Write out the lines of the records from the one containing "index pip: (84, 67)" to the very last, keeping each exactly as it is.

═══ PROVIDED RECORDS ═══

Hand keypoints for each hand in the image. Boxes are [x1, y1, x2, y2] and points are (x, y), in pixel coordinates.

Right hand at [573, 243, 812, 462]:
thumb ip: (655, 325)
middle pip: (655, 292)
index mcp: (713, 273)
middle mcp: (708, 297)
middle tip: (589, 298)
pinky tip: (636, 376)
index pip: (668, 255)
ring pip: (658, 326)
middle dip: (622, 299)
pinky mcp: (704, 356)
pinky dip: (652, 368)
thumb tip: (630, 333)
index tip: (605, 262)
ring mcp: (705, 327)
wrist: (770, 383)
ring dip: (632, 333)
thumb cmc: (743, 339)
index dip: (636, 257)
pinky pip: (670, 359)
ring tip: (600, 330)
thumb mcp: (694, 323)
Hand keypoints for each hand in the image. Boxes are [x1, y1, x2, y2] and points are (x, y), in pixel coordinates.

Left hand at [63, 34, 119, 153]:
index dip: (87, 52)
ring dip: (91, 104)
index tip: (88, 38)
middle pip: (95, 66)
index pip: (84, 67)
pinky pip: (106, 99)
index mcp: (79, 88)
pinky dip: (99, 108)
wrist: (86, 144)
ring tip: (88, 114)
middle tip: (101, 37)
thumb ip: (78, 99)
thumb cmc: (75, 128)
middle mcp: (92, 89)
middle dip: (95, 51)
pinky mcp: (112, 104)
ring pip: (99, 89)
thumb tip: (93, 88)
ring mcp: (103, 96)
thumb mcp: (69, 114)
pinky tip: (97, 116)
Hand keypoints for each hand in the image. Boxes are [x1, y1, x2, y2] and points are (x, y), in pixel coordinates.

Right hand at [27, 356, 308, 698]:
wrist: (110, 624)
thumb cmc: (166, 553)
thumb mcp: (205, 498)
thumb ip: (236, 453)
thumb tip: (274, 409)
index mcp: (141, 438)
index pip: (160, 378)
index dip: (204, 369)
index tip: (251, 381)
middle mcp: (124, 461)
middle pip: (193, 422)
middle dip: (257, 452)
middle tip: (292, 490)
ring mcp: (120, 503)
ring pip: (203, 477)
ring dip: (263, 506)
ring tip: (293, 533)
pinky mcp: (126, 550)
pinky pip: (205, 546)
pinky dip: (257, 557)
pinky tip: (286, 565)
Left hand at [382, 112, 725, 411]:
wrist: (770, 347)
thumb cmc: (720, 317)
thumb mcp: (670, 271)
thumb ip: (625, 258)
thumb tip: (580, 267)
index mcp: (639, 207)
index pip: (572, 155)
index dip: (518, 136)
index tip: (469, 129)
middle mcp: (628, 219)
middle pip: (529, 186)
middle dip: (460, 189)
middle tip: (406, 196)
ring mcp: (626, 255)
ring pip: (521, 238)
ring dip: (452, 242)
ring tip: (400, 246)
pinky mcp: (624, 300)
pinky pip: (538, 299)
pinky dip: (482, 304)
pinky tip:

═══

WRITTEN ANSWER ::
index pip: (84, 67)
pinky pip: (106, 99)
index mcp: (79, 88)
pinky dip: (99, 108)
wrist: (86, 144)
ring tip: (88, 114)
middle tip: (101, 37)
thumb ip: (78, 99)
thumb cmc: (75, 128)
middle mcp: (92, 89)
middle dip: (95, 51)
pinky mcp: (112, 104)
ring pip: (99, 89)
thumb tip: (93, 88)
ring mcp: (103, 96)
thumb mcp: (69, 114)
pinky tip: (97, 116)
Hand keypoints for each hand in the image. Boxes are [x1, y1, x2, y2] and points are (x, y), in pixel coordinates.

Right hand at [27, 356, 308, 698]:
wrist: (110, 624)
thumb cmc: (166, 553)
thumb mcp: (205, 498)
thumb ip: (236, 453)
thumb tip: (274, 409)
index mcp: (141, 438)
index pip: (160, 378)
index dip: (204, 369)
index tip: (251, 381)
middle mcp: (124, 461)
middle pip: (193, 422)
middle dip: (257, 452)
middle tip: (292, 490)
ring mcp: (120, 503)
ring pip: (203, 477)
ring dip: (263, 506)
ring tip: (293, 533)
pinky mcp: (126, 550)
pinky pip: (205, 546)
pinky dip: (257, 557)
pinky tip: (286, 565)
Left hand at [382, 112, 725, 411]:
wrist: (770, 347)
thumb cmc: (720, 317)
thumb mcp: (670, 271)
thumb ip: (625, 258)
thumb tip: (580, 267)
index mcp: (639, 207)
index pip: (572, 155)
index dip: (518, 136)
index tip: (469, 129)
middle mcp: (628, 219)
middle pip: (529, 186)
middle dip: (460, 189)
middle tip: (406, 196)
ring mcp: (626, 255)
ring pip: (521, 238)
ring dip: (452, 242)
ring tip: (400, 246)
pinky mcp: (624, 300)
pinky pip: (538, 299)
pinky dip: (482, 304)
pinky tip:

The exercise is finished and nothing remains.